Medieval Studies Ph.D. (Ithaca)

Field of Study

Medieval Studies

Program Description

The Graduate Field of Medieval Studies provides students with interdisciplinary training in the broad geographical, chronological, and disciplinary expanse of medieval cultures, languages, and literatures, while providing discipline-specific training characteristic of more traditional departments. The Program features a flexible curriculum tailored to the needs of individual students; minimal shared degree requirements include a seminar on research methods, reading knowledge of a medieval language (generally Latin but Arabic, Hebrew, Chinese, Japanese, or other non-European are included) and two modern research languages (other than English), and paleographical training in the requisite medieval language. See our Procedural Guide for more detailed information.

Our diversity of faculty attracts exceptional graduate students from all areas of Medieval Studies and guides them to dissertations on a broad range of literatures, disciplines, contexts, and approaches. Work in primary archival materials—and the related fields of paleography, codicology, and textual criticism—is well supported by abundant library resources, as well as by faculty dedicated to these fields. Work in gender and sexuality studies, issues of race, ethnicity, and class, medieval and modern literary theory, archaeology and material culture, and the post-medieval reception, use, and abuse of the “Middle Ages” is also well supported by Program faculty and supplemented by the full array of other Departments and Programs at Cornell.  Resources for studying Latin and most medieval vernacular languages (including Celtic, East Asian, Germanic, Romance, Semitic, and Slavonic languages) are a mainstay of the Program.

Students from many other doctoral programs at Cornell are closely involved in the Medieval Studies Program, which cultivates a lively and varied community of medievalists that spans Cornell’s College of Arts and Sciences. In turn, students in Medieval Studies may work with any faculty members in Cornell’s Graduate Field and pursue any courses pertinent to their training and research. Traditional coursework and seminars are supplemented by formal and informal reading groups, independent studies, regular lectures and workshops from visiting scholars, and the annual Medieval Studies Student Colloquium.

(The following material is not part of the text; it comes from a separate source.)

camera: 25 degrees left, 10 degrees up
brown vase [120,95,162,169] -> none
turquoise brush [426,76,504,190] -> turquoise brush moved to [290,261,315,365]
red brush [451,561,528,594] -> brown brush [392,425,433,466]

The program does not ordinarily admit students seeking a terminal M.A. degree. Ph.D. degree candidates are granted the M.A. degree after successful completion of course work and the general field exams.

Contact Information

Website: http://www.medievalstudies.cornell.edu
Email: medievalst@cornell.edu
Phone: 607 255-8545

259 Goldwin Smith Hall
Cornell University
Ithaca, NY  14853

Concentrations by Subject

  • medieval archaeology
  • medieval art
  • medieval history
  • medieval literature
  • medieval music
  • medieval philology and linguistics
  • medieval philosophy

Tuition

Visit the Graduate School's Tuition Rates page.

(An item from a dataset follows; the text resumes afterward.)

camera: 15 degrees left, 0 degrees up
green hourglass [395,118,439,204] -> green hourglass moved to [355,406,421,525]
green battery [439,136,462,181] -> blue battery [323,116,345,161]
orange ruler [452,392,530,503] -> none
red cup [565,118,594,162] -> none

Application Requirements and Deadlines

Application Deadlines:

Fall, Jan. 15; no spring admission

Requirements Summary:

Ideally, an undergraduate major in one of the participating disciplines, including college-level Latin (or another medieval language, as appropriate) and modern research languages, should precede graduate concentration in this field. All applicants are required to submit a 20-page writing sample on a medieval topic and three letters of recommendation. For additional information, visit our website.

Learning Outcomes

The Graduate Field of Medieval Studies trains Ph.D. students to conduct interdisciplinary research with a focus on an area of specialization. The Field fosters students’ wholehearted engagement with integrating relevant materials and approaches from across the disciplinary spectrum into a personal research vision.

When students complete the Ph.D., they should be able to:

  1. make an original and substantial contribution to the field.
  2. demonstrate an in-depth knowledge of one major concentration within the field.
  3. have a broad knowledge of research and theory across three or more concentrations, comprising a major concentration and two or more minor ones (which may include one minor concentration from another Graduate Field outside Medieval Studies). At least one minor concentration should be in a discipline different from that of the student’s major concentration.
  4. demonstrate working proficiency in at least one major medieval language (typically Latin) and two major modern research languages.
  5. communicate research findings effectively in written and in spoken presentations.
  6. demonstrate effective skills in undergraduate teaching and potential for graduate teaching.